Al impulso de este mismo pensamiento, Rayo de Oro y Astro Rojo, ordenaron a sus servidores que los aproximaran uno a otro.  Cuando ambos niños se vieron cerca, se extendieron los brazos desfallecientes y, en un abrazo sangriento inmensamente sublime, sellaron la tragedia vivida por sus dos pueblos. Cuentan que en ese momento sucedió algo extraordinario.  Del seno de la tierra brotó un formidable estruendo.  Se abrió la corteza y del abismo negro brotó a la superficie una inmensa figura de mujer.  Era el genio de la tierra o sea la Pachamama.  Su majestuosa figura estaba aureolada de una luz suave que bajó del cielo aún estrellado del amanecer, mostró a los mortales toda su esplendidez de diosa. El genio de la tierra se aproximó solemnemente hacia el grupo de los dos niños agonizantes y les habló así: Vuestros padres, no contentos con haber causado tantos estragos, os han empujado a vosotros por el camino de la guerra más criminal e injusta.  Pero, yo castigaré su orgullo.  Mirad - y les mostró dos estrellas inmensas y blancas que comenzaron a palidecer en el cielo.  Eran las que simbolizaron el poder de sus padres.
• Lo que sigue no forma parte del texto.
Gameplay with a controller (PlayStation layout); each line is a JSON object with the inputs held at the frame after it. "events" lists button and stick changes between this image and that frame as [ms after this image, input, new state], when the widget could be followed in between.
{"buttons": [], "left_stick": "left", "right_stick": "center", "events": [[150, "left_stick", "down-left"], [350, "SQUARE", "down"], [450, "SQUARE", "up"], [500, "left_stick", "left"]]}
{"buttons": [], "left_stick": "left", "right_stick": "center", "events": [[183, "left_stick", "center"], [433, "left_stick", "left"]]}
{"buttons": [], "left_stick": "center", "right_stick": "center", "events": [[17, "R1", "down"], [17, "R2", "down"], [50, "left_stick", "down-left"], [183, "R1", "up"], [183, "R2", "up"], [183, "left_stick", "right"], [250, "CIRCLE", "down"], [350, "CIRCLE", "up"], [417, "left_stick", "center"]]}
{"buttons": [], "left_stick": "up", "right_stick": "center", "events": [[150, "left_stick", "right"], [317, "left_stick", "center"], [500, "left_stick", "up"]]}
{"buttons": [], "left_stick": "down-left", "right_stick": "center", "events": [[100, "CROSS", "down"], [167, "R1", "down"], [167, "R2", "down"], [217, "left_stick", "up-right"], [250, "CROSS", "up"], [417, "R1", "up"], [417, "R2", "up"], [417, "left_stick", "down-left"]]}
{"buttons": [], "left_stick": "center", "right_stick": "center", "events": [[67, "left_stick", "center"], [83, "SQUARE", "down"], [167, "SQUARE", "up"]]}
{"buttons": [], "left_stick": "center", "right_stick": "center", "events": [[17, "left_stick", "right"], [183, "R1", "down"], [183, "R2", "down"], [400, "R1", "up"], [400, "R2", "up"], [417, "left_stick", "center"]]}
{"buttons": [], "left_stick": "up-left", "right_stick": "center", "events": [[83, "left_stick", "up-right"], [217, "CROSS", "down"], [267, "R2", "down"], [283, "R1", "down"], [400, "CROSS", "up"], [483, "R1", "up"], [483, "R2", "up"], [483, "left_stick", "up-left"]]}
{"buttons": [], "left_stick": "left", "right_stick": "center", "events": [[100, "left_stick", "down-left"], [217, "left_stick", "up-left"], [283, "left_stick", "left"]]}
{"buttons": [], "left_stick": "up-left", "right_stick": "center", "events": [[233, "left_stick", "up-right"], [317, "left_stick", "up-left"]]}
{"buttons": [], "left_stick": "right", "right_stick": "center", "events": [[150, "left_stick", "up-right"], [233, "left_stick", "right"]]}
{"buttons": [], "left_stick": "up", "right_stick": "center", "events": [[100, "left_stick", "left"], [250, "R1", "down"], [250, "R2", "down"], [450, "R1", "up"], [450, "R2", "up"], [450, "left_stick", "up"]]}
Cuando Rayo de Oro y Astro Rojo levantaron sus ensangrentadas cabezas hacia el cielo, vieron que ambas estrellas comenzaron a temblar como si las estuvieran desprendiendo del firmamento.  Un instante después se precipitaron vertiginosamente sobre la tierra.  Al caer ellas, sé oyó un terrible estallido.  Las estrellas de Illampu e Illimani, convertidas en masas inertes y opacas, sin más brillo que su blancura de nieve,  habían caído a tierra sobre sus respectivas capitales, incrustándose sobre las rocas de los Andes, la una hacia el Norte, y la otra hacia el Sur. 

En cuanto a vosotros,  —añadió la Pachamama - hijos  inocentes,  que jamás debierais haber servido la criminal ambición  de  vuestros  padres, después de muertos seréis símbolo, en la luz de vuestras estrellas roja y oro, de un pueblo que aquí vivirá más tarde: Ese pueblo tomará para su bandera el rojo y amarillo y lo unirá al verde que es esperanza.  Estos tres colores serán el emblema de amor y fraternidad; pero ¡ay! de este pueblo, si como vosotros mantiene rivalidades por la  luz de una lejana estrella o se divide en querella  regionalista.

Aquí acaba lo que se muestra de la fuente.